>>>
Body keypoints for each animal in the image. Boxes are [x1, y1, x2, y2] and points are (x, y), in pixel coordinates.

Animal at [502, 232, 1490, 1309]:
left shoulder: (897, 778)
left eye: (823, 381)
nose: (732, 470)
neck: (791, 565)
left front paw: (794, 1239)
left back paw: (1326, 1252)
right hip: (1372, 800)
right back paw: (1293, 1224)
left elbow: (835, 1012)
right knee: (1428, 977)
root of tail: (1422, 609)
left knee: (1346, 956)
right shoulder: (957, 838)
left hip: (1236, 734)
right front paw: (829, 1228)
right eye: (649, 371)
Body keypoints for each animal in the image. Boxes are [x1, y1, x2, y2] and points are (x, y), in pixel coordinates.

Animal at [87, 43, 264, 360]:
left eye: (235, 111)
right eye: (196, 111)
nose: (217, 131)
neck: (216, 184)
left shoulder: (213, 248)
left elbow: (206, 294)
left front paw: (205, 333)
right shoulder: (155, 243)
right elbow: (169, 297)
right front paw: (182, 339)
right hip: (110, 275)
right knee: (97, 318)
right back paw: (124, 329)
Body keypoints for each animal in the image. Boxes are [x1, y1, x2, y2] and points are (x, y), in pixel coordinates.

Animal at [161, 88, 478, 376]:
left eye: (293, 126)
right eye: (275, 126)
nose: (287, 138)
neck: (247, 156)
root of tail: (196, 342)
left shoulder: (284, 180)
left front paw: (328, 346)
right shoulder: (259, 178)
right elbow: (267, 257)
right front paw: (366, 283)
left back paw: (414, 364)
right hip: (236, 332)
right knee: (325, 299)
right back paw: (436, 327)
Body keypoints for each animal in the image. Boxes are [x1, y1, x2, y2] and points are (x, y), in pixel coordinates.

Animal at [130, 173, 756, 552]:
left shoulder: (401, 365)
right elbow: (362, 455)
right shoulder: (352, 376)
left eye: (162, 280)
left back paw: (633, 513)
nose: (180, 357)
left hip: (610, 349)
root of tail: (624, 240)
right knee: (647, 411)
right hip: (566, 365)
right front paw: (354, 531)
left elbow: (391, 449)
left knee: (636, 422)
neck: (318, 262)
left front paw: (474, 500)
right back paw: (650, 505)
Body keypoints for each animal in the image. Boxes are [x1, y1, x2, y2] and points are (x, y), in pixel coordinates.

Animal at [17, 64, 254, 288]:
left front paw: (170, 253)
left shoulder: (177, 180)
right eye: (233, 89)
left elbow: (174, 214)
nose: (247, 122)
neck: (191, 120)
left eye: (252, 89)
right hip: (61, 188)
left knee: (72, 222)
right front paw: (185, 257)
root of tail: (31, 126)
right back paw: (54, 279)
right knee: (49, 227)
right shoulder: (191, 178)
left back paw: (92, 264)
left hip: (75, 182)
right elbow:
<<<
About this exercise →
The reply should hold only the lines of the listing above starting at the line containing "left eye: (823, 381)" and ending at the line containing "root of tail: (31, 126)", exactly as written.

Your solution →
left eye: (823, 381)
nose: (732, 470)
neck: (791, 565)
left front paw: (794, 1239)
left back paw: (1326, 1252)
right hip: (1372, 800)
right back paw: (1293, 1224)
left elbow: (835, 1012)
right knee: (1428, 977)
root of tail: (1422, 609)
left knee: (1346, 956)
right shoulder: (957, 838)
left hip: (1236, 734)
right front paw: (829, 1228)
right eye: (649, 371)
Body keypoints for each animal in the image. Boxes are [x1, y1, x2, y2] and points are (x, y), in pixel coordinates.

Animal at [87, 43, 264, 360]:
left eye: (235, 111)
right eye: (196, 111)
nose: (217, 131)
neck: (216, 184)
left shoulder: (213, 248)
left elbow: (206, 294)
left front paw: (205, 333)
right shoulder: (155, 243)
right elbow: (169, 297)
right front paw: (182, 339)
right hip: (110, 275)
right knee: (97, 318)
right back paw: (124, 329)
Body keypoints for each animal in the image. Boxes are [x1, y1, x2, y2] and points are (x, y), in pixel coordinates.

Animal at [161, 88, 478, 376]:
left eye: (293, 126)
right eye: (275, 126)
nose: (287, 138)
neck: (247, 156)
root of tail: (196, 342)
left shoulder: (284, 180)
left front paw: (328, 346)
right shoulder: (259, 178)
right elbow: (267, 257)
right front paw: (366, 283)
left back paw: (414, 364)
right hip: (236, 332)
right knee: (325, 299)
right back paw: (436, 327)
Body keypoints for each animal in the image. Boxes are [x1, y1, x2, y2] and points are (x, y), in pixel coordinates.

Animal at [130, 173, 756, 552]:
left shoulder: (401, 365)
right elbow: (362, 455)
right shoulder: (352, 376)
left eye: (162, 280)
left back paw: (633, 513)
nose: (180, 357)
left hip: (610, 349)
root of tail: (624, 240)
right knee: (647, 411)
right hip: (566, 365)
right front paw: (354, 531)
left elbow: (391, 449)
left knee: (636, 422)
neck: (318, 262)
left front paw: (474, 500)
right back paw: (650, 505)
Body keypoints for each animal in the image. Boxes are [x1, y1, x2, y2] and points are (x, y), in pixel coordinates.

Animal at [17, 64, 254, 288]:
left front paw: (170, 253)
left shoulder: (177, 180)
right eye: (233, 89)
left elbow: (174, 214)
nose: (247, 122)
neck: (191, 120)
left eye: (252, 89)
right hip: (61, 188)
left knee: (72, 222)
right front paw: (185, 257)
root of tail: (31, 126)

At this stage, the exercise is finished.